Quelles sont les conventions collectives qui prévoient une prime de vacances ?

Les principales conventions collectives prévoyant une prime de vacances en France sont : la convention Syntec (bureaux d’études techniques), le BTP (bâtiment et travaux publics), l’hôtellerie-restauration (HCR), et certaines branches industrielles. Les conditions et montants varient selon chaque convention.

Comment est calculée la prime de vacances Syntec ?

Sous la convention Syntec, la prime de vacances correspond au minimum à 10 % de la masse globale des indemnités de congés payés de tous les salariés de l’entreprise, calculée sur la période du 1er juin N-1 au 31 mai N. Elle est obligatoire pour tous les salariés, sans condition d’ancienneté.

Quand est versée la prime de vacances ?

La prime de vacances est généralement versée entre mai et juillet, avant le départ en congés d’été. Pour les entreprises relevant de la convention Syntec, au moins une partie doit être versée entre le 1er mai et le 31 octobre.

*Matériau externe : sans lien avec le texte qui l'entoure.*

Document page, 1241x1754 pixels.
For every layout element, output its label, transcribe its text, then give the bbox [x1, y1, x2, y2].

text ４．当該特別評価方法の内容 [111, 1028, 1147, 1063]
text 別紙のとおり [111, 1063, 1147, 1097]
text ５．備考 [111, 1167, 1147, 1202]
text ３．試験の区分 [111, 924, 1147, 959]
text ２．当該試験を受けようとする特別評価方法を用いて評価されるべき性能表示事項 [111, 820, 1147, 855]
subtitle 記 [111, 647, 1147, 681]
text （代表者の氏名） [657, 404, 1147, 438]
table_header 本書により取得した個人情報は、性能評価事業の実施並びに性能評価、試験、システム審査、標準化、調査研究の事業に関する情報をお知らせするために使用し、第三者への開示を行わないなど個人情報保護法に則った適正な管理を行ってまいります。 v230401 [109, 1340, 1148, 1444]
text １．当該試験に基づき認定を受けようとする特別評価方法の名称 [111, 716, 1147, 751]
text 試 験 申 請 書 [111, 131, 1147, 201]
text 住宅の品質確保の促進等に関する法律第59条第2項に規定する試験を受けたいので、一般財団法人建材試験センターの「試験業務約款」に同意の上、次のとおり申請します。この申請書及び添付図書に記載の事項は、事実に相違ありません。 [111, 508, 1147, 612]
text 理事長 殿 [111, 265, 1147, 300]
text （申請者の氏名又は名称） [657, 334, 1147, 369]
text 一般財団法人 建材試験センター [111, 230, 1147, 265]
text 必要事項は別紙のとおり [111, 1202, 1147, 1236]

La prime de vacances est-elle imposable ?

Oui. La prime de vacances est soumise aux cotisations sociales et à l’impôt sur le revenu. Elle figure sur la fiche de paie et doit être déclarée comme revenu.

Que faire de sa prime de vacances si les vacances sont déjà payées ?

Si votre prime de vacances arrive alors que vos vacances sont déjà financées, elle constitue une somme libre. Plusieurs options existent : la placer sur un livret A (1,5 % au 1er février 2026), investir dans l’assurance-vie ou envisager un investissement dans l’économie réelle via des plateformes de financement participatif agréées AMF comme MiiMOSA, qui propose des projets agricoles et alimentaires français avec des rendements annuels moyens autour de 6,5 %.

Peut-on investir sa prime de vacances ?

Oui. Des plateformes comme MiiMOSA permettent d’investir dans des projets agricoles, alimentaires et énergétiques français dès 50 €. Le mécanisme repose sur un prêt rémunéré à un porteur de projet, avec des taux d’intérêt généralement compris entre 4 % et 10 % par an. MiiMOSA est agréée Prestataire de Services de Financement Participatif par l’AMF.

Quelle différence entre prime de vacances et chèques-vacances ?

La prime de vacances est une somme d’argent versée directement sur le bulletin de paie, soumise à charges et à impôt. Les chèques-vacances sont des titres de paiement, attribués par le CSE ou l’employeur, utilisables pour financer des dépenses touristiques spécifiques. Les deux dispositifs peuvent coexister.

Mon employeur peut-il supprimer la prime de vacances d’usage ?

Non, pas unilatéralement. Si la prime de vacances constitue un usage d’entreprise, c’est-à-dire un avantage versé de façon générale, constante et fixe depuis plusieurs années, l’employeur doit respecter une procédure formelle de dénonciation, avec information préalable des salariés et des représentants du personnel.


⚠️ Avertissement : Investir comporte des risques, notamment de perte partielle ou totale du capital. Les performances passées ne préjugent pas des performances futures.